Middlesboro, KY, for example, has a historic downtown and is the gateway to the Cumberland Gap. From mid- to late October, the colors peak on the surrounding sugar maples, beech, birch, and basswood trees. And the Cumberland Manor Bed and Breakfast, a grand Victorian home dating from 1890, has double rooms with breakfast that start at just $99.
Even Arizona, better known for its desert climate, offers the tiny aerie of Alpine, set at 8,000 feet and considered the Switzerland of the state. And the area’s colorful aspen and oak trees make a pretty compelling argument. Seclude yourself at the Hannagan Meadow Lodge, set at 9,100 feet in the Apache-Sitgreaves National Forest, where doubles start at $65.
As with every year, some basic color-viewing suggestions can make your fall journey even better. While car touring is the classic way of appreciating the changing season, consider traveling under your own power. Many of these locales offer superb hiking trails and mountain-biking trails. They also offer untrafficked roads in many cases, where you can ride a road bike at your own pace, slow down, stop at farm stands, and really appreciate the colors.
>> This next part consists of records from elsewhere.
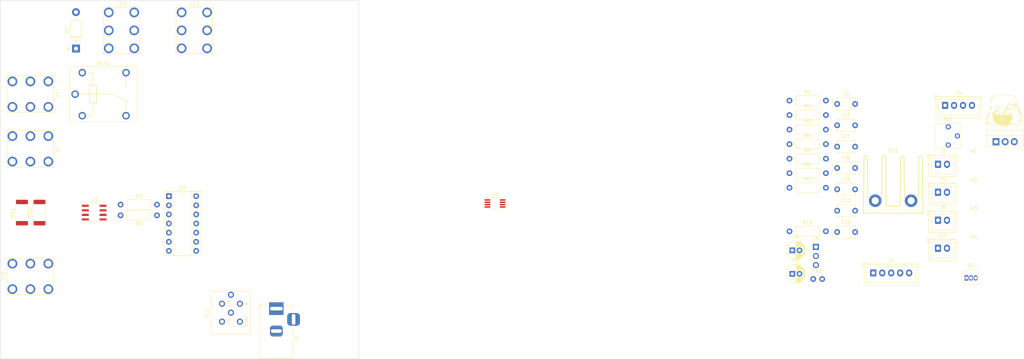
<source format=kicad_pcb>
(kicad_pcb
	(version 20241229)
	(generator "pcbnew")
	(generator_version "9.0")
	(general
		(thickness 1.6)
		(legacy_teardrops no)
	)
	(paper "A4")
	(layers
		(0 "F.Cu" signal)
		(4 "In1.Cu" signal)
		(6 "In2.Cu" signal)
		(2 "B.Cu" signal)
		(9 "F.Adhes" user "F.Adhesive")
		(11 "B.Adhes" user "B.Adhesive")
		(13 "F.Paste" user)
		(15 "B.Paste" user)
		(5 "F.SilkS" user "F.Silkscreen")
		(7 "B.SilkS" user "B.Silkscreen")
		(1 "F.Mask" user)
		(3 "B.Mask" user)
		(17 "Dwgs.User" user "User.Drawings")
		(19 "Cmts.User" user "User.Comments")
		(21 "Eco1.User" user "User.Eco1")
		(23 "Eco2.User" user "User.Eco2")
		(25 "Edge.Cuts" user)
		(27 "Margin" user)
		(31 "F.CrtYd" user "F.Courtyard")
		(29 "B.CrtYd" user "B.Courtyard")
		(35 "F.Fab" user)
		(33 "B.Fab" user)
		(39 "User.1" user)
		(41 "User.2" user)
		(43 "User.3" user)
		(45 "User.4" user)
		(47 "User.5" user)
		(49 "User.6" user)
		(51 "User.7" user)
		(53 "User.8" user)
		(55 "User.9" user)
	)
	(setup
		(stackup
			(layer "F.SilkS"
				(type "Top Silk Screen")
			)
			(layer "F.Paste"
				(type "Top Solder Paste")
			)
			(layer "F.Mask"
				(type "Top Solder Mask")
				(thickness 0.01)
			)
			(layer "F.Cu"
				(type "copper")
				(thickness 0.035)
			)
			(layer "dielectric 1"
				(type "core")
				(thickness 0.48)
				(material "FR4")
				(epsilon_r 4.5)
				(loss_tangent 0.02)
			)
			(layer "In1.Cu"
				(type "copper")
				(thickness 0.035)
			)
			(layer "dielectric 2"
				(type "prepreg")
				(thickness 0.48)
				(material "FR4")
				(epsilon_r 4.5)
				(loss_tangent 0.02)
			)
			(layer "In2.Cu"
				(type "copper")
				(thickness 0.035)
			)
			(layer "dielectric 3"
				(type "core")
				(thickness 0.48)
				(material "FR4")
				(epsilon_r 4.5)
				(loss_tangent 0.02)
			)
			(layer "B.Cu"
				(type "copper")
				(thickness 0.035)
			)
			(layer "B.Mask"
				(type "Bottom Solder Mask")
				(thickness 0.01)
			)
			(layer "B.Paste"
				(type "Bottom Solder Paste")
			)
			(layer "B.SilkS"
				(type "Bottom Silk Screen")
			)
			(copper_finish "None")
			(dielectric_constraints no)
		)
		(pad_to_mask_clearance 0)
		(allow_soldermask_bridges_in_footprints no)
		(tenting front back)
		(pcbplotparams
			(layerselection 0x00000000_00000000_55555555_5755f5ff)
			(plot_on_all_layers_selection 0x00000000_00000000_00000000_00000000)
			(disableapertmacros no)
			(usegerberextensions no)
			(usegerberattributes yes)
			(usegerberadvancedattributes yes)
			(creategerberjobfile yes)
			(dashed_line_dash_ratio 12.000000)
			(dashed_line_gap_ratio 3.000000)
			(svgprecision 6)
			(plotframeref no)
			(mode 1)
			(useauxorigin no)
			(hpglpennumber 1)
			(hpglpenspeed 20)
			(hpglpendiameter 15.000000)
			(pdf_front_fp_property_popups yes)
			(pdf_back_fp_property_popups yes)
			(pdf_metadata yes)
			(pdf_single_document no)
			(dxfpolygonmode yes)
			(dxfimperialunits yes)
			(dxfusepcbnewfont yes)
			(psnegative no)
			(psa4output no)
			(plot_black_and_white yes)
			(plotinvisibletext no)
			(sketchpadsonfab no)
			(plotpadnumbers no)
			(hidednponfab no)
			(sketchdnponfab yes)
			(crossoutdnponfab yes)
			(subtractmaskfromsilk no)
			(outputformat 1)
			(mirror no)
			(drillshape 0)
			(scaleselection 1)
			(outputdirectory "Gerber/")
		)
	)
	(net 0 "")
	(net 1 "VCC")
	(net 2 "GND")
	(net 3 "+12V")
	(net 4 "Net-(C7-Pad2)")
	(net 5 "Net-(C8-Pad1)")
	(net 6 "Net-(C8-Pad2)")
	(net 7 "unconnected-(FL1-NC-Pad5)")
	(net 8 "/Vmeas")
	(net 9 "unconnected-(FL1-NC-Pad6)")
	(net 10 "Net-(FL1-PSG)")
	(net 11 "Net-(FL1-B)")
	(net 12 "SHUNT_SELECT2")
	(net 13 "LOAD_ENABLE")
	(net 14 "SHUNT_SELECT1")
	(net 15 "Net-(J1-Pin_4)")
	(net 16 "Vofs")
	(net 17 "Vconst_ENABLE")
	(net 18 "/Vref")
	(net 19 "/Vsens")
	(net 20 "/Vmeas_IN")
	(net 21 "/MOS+")
	(net 22 "Net-(J8-Pin_1)")
	(net 23 "/MOS-")
	(net 24 "/TH_2")
	(net 25 "/TH_1")
	(net 26 "Rg_2")
	(net 27 "Net-(R8-Pad1)")
	(net 28 "Net-(R9-Pad1)")
	(net 29 "Net-(RV1-Pad3)")
	(net 30 "Rg_1")
	(net 31 "Net-(U2-Pad8)")
	(net 32 "unconnected-(U2-Pad11)")
	(net 33 "/Load+")
	(net 34 "unconnected-(U2-Pad10)")
	(net 35 "unconnected-(HS1-Pad1)")
	(net 36 "unconnected-(HS1-Pad2)")
	(net 37 "unconnected-(J2-Pad3)")
	(net 38 "Load-")
	(footprint "Resistor_THT:R_Axial_DIN0207_L6.3mm_D2.5mm_P10.16mm_Horizontal" (layer "F.Cu") (at 270.036 86.082))
	(footprint "Akizuki_Relay:HSINDA-943_12A-1C_5p" (layer "F.Cu") (at 78.74 76.2))
	(footprint "Resistor_THT:R_Axial_DIN0207_L6.3mm_D2.5mm_P10.16mm_Horizontal" (layer "F.Cu") (at 270.036 94.182))
	(footprint "Eoshi-chan:Eoshi-chan_logo_10x10" (layer "F.Cu") (at 329.842178 80.483547))
	(footprint "Connector_JST:JST_XH_B4B-XH-A_1x04_P2.50mm_Vertical" (layer "F.Cu") (at 313.416 79.332))
	(footprint "Akizuki_Heatsink:Heatsink_16.5x16x25" (layer "F.Cu") (at 298.946 108.402))
	(footprint "Connector_JST:JST_XH_B5B-XH-A_1x05_P2.50mm_Vertical" (layer "F.Cu") (at 293.396 126.032))
	(footprint "MountingHole:MountingHole_3.2mm_M3" (layer "F.Cu") (at 321.396 120.202))
	(footprint "Resistor_THT:R_Axial_DIN0207_L6.3mm_D2.5mm_P10.16mm_Horizontal" (layer "F.Cu") (at 270.036 98.232))
	(footprint "Resistor_THT:R_Axial_DIN0207_L6.3mm_D2.5mm_P10.16mm_Horizontal" (layer "F.Cu") (at 93.726 106.988 180))
	(footprint "Capacitor_THT:C_Disc_D5.1mm_W3.2mm_P5.00mm" (layer "F.Cu") (at 283.346 114.632))
	(footprint "Akizuki_ScrewTerminal:ScrewTerminal_01x01_PCB-20" (layer "F.Cu") (at 104.14 58.42))
	(footprint "Resistor_THT:R_Axial_DIN0207_L6.3mm_D2.5mm_P10.16mm_Horizontal" (layer "F.Cu") (at 270.036 102.282))
	(footprint "Capacitor_THT:C_Disc_D5.1mm_W3.2mm_P5.00mm" (layer "F.Cu") (at 283.346 96.782))
	(footprint "Capacitor_THT:C_Disc_D5.1mm_W3.2mm_P5.00mm" (layer "F.Cu") (at 283.346 102.732))
	(footprint "Resistor_THT:R_Axial_DIN0207_L6.3mm_D2.5mm_P10.16mm_Horizontal" (layer "F.Cu") (at 93.726 109.982 180))
	(footprint "Akizuki_ScrewTerminal:ScrewTerminal_01x01_PCB-20" (layer "F.Cu") (at 58.42 91.44 -90))
	(footprint "Resistor_THT:R_Axial_DIN0207_L6.3mm_D2.5mm_P10.16mm_Horizontal"
		(layer "F.Cu")
		(uuid "57d24416-4894-46ee-a6f4-7454a14677be")
		(at 270.036 77.982)
		(descr "Resistor, Axial_DIN0207 series, Axial, Horizontal, pin pitch=10.16mm, 0.25W = 1/4W, length*diameter=6.3*2.5mm^2, http://cdn-reichelt.de/documents/datenblatt/B400/1_4W%23YAG.pdf")
		(tags "Resistor Axial_DIN0207 series Axial Horizontal pin pitch 10.16mm 0.25W = 1/4W length 6.3mm diameter 2.5mm")
		(property "Reference" "R1"
			(at 5.08 -2.37 0)
			(layer "F.SilkS")
			(uuid "2d29559a-992b-4fe1-9226-08bcaf2cfc73")
			(effects
				(font
					(size 1 1)
					(thickness 0.15)
				)
			)
		)
		(property "Value" "10k"
			(at 5.08 2.37 0)
			(layer "F.Fab")
			(uuid "d18ca9c9-e2f2-4dfc-b51e-d7f80481ae0c")
			(effects
				(font
					(size 1 1)
					(thickness 0.15)
				)
			)
		)
		(property "Datasheet" ""
			(at 0 0 0)
			(unlocked yes)
			(layer "F.Fab")
			(hide yes)
			(uuid "35a62203-e17c-4336-8366-e0572b223d3b")
			(effects
				(font
					(size 1.27 1.27)
					(thickness 0.15)
				)
			)
		)
		(property "Description" ""
			(at 0 0 0)
			(unlocked yes)
			(layer "F.Fab")
			(hide yes)
			(uuid "87e76f82-6d64-4760-9776-f2848f8799b9")
			(effects
				(font
					(size 1.27 1.27)
					(thickness 0.15)
				)
			)
		)
		(property ki_fp_filters "R_*")
		(path "/b20897c5-5455-46fc-bda7-2680a00553f6")
		(sheetname "/")
		(sheetfile "Main_DIP_Controller.kicad_sch")
		(attr through_hole)
		(fp_line
			(start 1.04 0)
			(end 1.81 0)
			(stroke
				(width 0.12)
				(type solid)
			)
			(layer "F.SilkS")
			(uuid "85f99d7a-aedf-4b0d-8cfb-7fb572b33abb")
		)
		(fp_line
			(start 1.81 -1.37)
			(end 1.81 1.37)
			(stroke
				(width 0.12)
				(type solid)
			)
			(layer "F.SilkS")
			(uuid "b64b264f-b595-40cc-873f-d33bbb9044c7")
		)
		(fp_line
			(start 1.81 1.37)
			(end 8.35 1.37)
			(stroke
				(width 0.12)
				(type solid)
			)
			(layer "F.SilkS")
			(uuid "4de0ae55-31ef-4180-9a55-fc8438d54bf6")
		)
		(fp_line
			(start 8.35 -1.37)
			(end 1.81 -1.37)
			(stroke
				(width 0.12)
				(type solid)
			)
			(layer "F.SilkS")
			(uuid "f9781767-6630-4084-bf4a-61ab96c0067a")
		)
		(fp_line
			(start 8.35 1.37)
			(end 8.35 -1.37)
			(stroke
				(width 0.12)
				(type solid)
			)
			(layer "F.SilkS")
			(uuid "864711dc-4d90-4056-aead-52477a9d1a52")
		)
		(fp_line
			(start 9.12 0)
			(end 8.35 0)
			(stroke
				(width 0.12)
				(type solid)
			)
			(layer "F.SilkS")
			(uuid "87db35e1-d9d2-4d75-ab50-dcc23ef93257")
		)
		(fp_line
			(start -1.05 -1.5)
			(end -1.05 1.5)
			(stroke
				(width 0.05)
				(type solid)
			)
			(layer "F.CrtYd")
			(uuid "035bc220-0f1e-4948-b94b-bf61ae499b6f")
		)
		(fp_line
			(start -1.05 1.5)
			(end 11.21 1.5)
			(stroke
				(width 0.05)
				(type solid)
			)
			(layer "F.CrtYd")
			(uuid "a435cdd9-554a-4c89-b852-8a598eaf2b5d")
		)
		(fp_line
			(start 11.21 -1.5)
			(end -1.05 -1.5)
			(stroke
				(width 0.05)
				(type solid)
			)
			(layer "F.CrtYd")
			(uuid "68c5137c-2f1f-48f7-948a-c10b531c5805")
		)
		(fp_line
			(start 11.21 1.5)
			(end 11.21 -1.5)
			(stroke
				(width 0.05)
				(type solid)
			)
			(layer "F.CrtYd")
			(uuid "3ce2c484-4bad-49dd-92f5-5792301a9224")
		)
		(fp_line
			(start 0 0)
			(end 1.93 0)
			(stroke
				(width 0.1)
				(type solid)
			)
			(layer "F.Fab")
			(uuid "ff957f65-96af-4822-ad23-032cc3b2114a")
		)
		(fp_line
			(start 1.93 -1.25)
			(end 1.93 1.25)
			(stroke
				(width 0.1)
				(type solid)
			)
			(layer "F.Fab")
			(uuid "75366bb8-489b-411e-b0ea-19f028b9b16f")
		)
		(fp_line
			(start 1.93 1.25)
			(end 8.23 1.25)
			(stroke
				(width 0.1)
				(type solid)
			)
			(layer "F.Fab")
			(uuid "24be32b5-afd9-4ea1-92f3-76bde391a88f")
		)
		(fp_line
			(start 8.23 -1.25)
			(end 1.93 -1.25)
			(stroke
				(width 0.1)
				(type solid)
			)
			(layer "F.Fab")
			(uuid "cc645468-4043-440a-a7da-a73dac6f831e")
		)
		(fp_line
			(start 8.23 1.25)
			(end 8.23 -1.25)
			(stroke
				(width 0.1)
				(type solid)
			)
			(layer "F.Fab")
			(uuid "ed4ebf19-c226-4368-abfb-7c62205d585b")
		)
		(fp_line
			(start 10.16 0)
			(end 8.23 0)
			(stroke
				(width 0.1)
				(type solid)
			)
			(layer "F.Fab")
			(uuid "e7108676-09fd-4ed7-a008-76b265032e91")
		)
		(fp_text user "${REFERENCE}"
			(at 5.08 0 0)
			(layer "F.Fab")
			(uuid "018e487c-e3a8-4f79-bd68-9c9e4d200cfd")
			(effects
				(font
					(size 1 1)
					(thickness 0.15)
				)
			)
		)
		(pad "1" thru_hole circle
			(at 0 0)
			(size 1.6 1.6)
			(drill 0.8)
			(layers "*.Cu" "*.Mask")
			(remove_unused_layers no
... [220446 chars truncated]
</source>
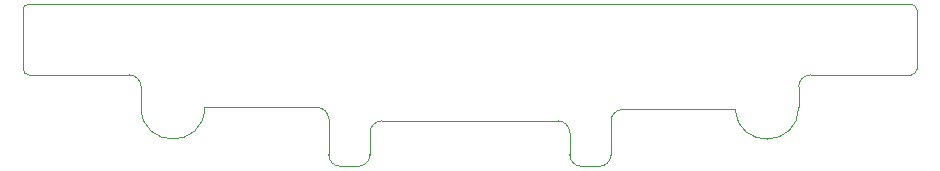
<source format=gm1>
G04 #@! TF.GenerationSoftware,KiCad,Pcbnew,7.0.1*
G04 #@! TF.CreationDate,2024-03-29T16:00:37+01:00*
G04 #@! TF.ProjectId,Qtr-8-SN,5174722d-382d-4534-9e2e-6b696361645f,rev?*
G04 #@! TF.SameCoordinates,Original*
G04 #@! TF.FileFunction,Profile,NP*
%FSLAX46Y46*%
G04 Gerber Fmt 4.6, Leading zero omitted, Abs format (unit mm)*
G04 Created by KiCad (PCBNEW 7.0.1) date 2024-03-29 16:00:37*
%MOMM*%
%LPD*%
G01*
G04 APERTURE LIST*
G04 #@! TA.AperFunction,Profile*
%ADD10C,0.100000*%
G04 #@! TD*
G04 APERTURE END LIST*
D10*
X119880000Y-94740000D02*
X121380000Y-94740000D01*
X153292500Y-89920000D02*
X143790000Y-89920000D01*
X139290000Y-93740000D02*
X139290000Y-91890000D01*
X168671500Y-84000000D02*
X168670000Y-81500000D01*
X118880000Y-93740000D02*
G75*
G03*
X119880000Y-94740000I1000000J0D01*
G01*
X108380000Y-89740000D02*
X117880000Y-89740000D01*
X142779996Y-90927107D02*
X142790000Y-93740000D01*
X93500000Y-87000000D02*
X102000000Y-87000000D01*
X139290000Y-91890000D02*
G75*
G03*
X138290000Y-90890000I-1000000J0D01*
G01*
X168671500Y-84000000D02*
X168670000Y-86500000D01*
X103000000Y-89740000D02*
G75*
G03*
X108380000Y-89740000I2690000J0D01*
G01*
X123380000Y-90890000D02*
G75*
G03*
X122380000Y-91890000I0J-1000000D01*
G01*
X103000000Y-88000000D02*
X103000000Y-89740000D01*
X139290000Y-93740000D02*
G75*
G03*
X140290000Y-94740000I1000000J0D01*
G01*
X93500000Y-81000000D02*
X168170000Y-81000000D01*
X168170000Y-87000000D02*
X159680000Y-87000000D01*
X168170000Y-87000000D02*
G75*
G03*
X168670000Y-86500000I0J500000D01*
G01*
X141790000Y-94740000D02*
G75*
G03*
X142790000Y-93740000I0J1000000D01*
G01*
X168670000Y-81500000D02*
G75*
G03*
X168170000Y-81000000I-500000J0D01*
G01*
X138290000Y-90890000D02*
X123380000Y-90890000D01*
X118880000Y-90740000D02*
X118880000Y-93740000D01*
X93000000Y-81500000D02*
X93000000Y-86500000D01*
X159680000Y-87000000D02*
G75*
G03*
X158680000Y-88000000I0J-1000000D01*
G01*
X141790000Y-94740000D02*
X140290000Y-94740000D01*
X93500000Y-81000000D02*
G75*
G03*
X93000000Y-81500000I0J-500000D01*
G01*
X121380000Y-94740000D02*
G75*
G03*
X122380000Y-93740000I0J1000000D01*
G01*
X118880000Y-90740000D02*
G75*
G03*
X117880000Y-89740000I-1000000J0D01*
G01*
X153292501Y-89920000D02*
G75*
G03*
X158677516Y-89740000I2689499J180000D01*
G01*
X103000000Y-88000000D02*
G75*
G03*
X102000000Y-87000000I-1000000J0D01*
G01*
X143790000Y-89920000D02*
G75*
G03*
X142779996Y-90927107I-2900J-1007100D01*
G01*
X158680000Y-88000000D02*
X158671500Y-89740000D01*
X122380000Y-93740000D02*
X122380000Y-91890000D01*
X93000000Y-86500000D02*
G75*
G03*
X93500000Y-87000000I500000J0D01*
G01*
M02*

</source>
Of course, finding the season’s elusive peak—that annual ritual of predicting color progression and “leaf drop”—is far from an exact science. In general, a succession of warm, sunny days and cool, crisp nights (but not frost) is what seems to bring out the most spectacular color displays.
The best thing to do is check out the state tourism boards’ websites for information on how the colors are progressing. But you’d be well advised to book now and to go midweek if you truly want the winding country roads to yourself.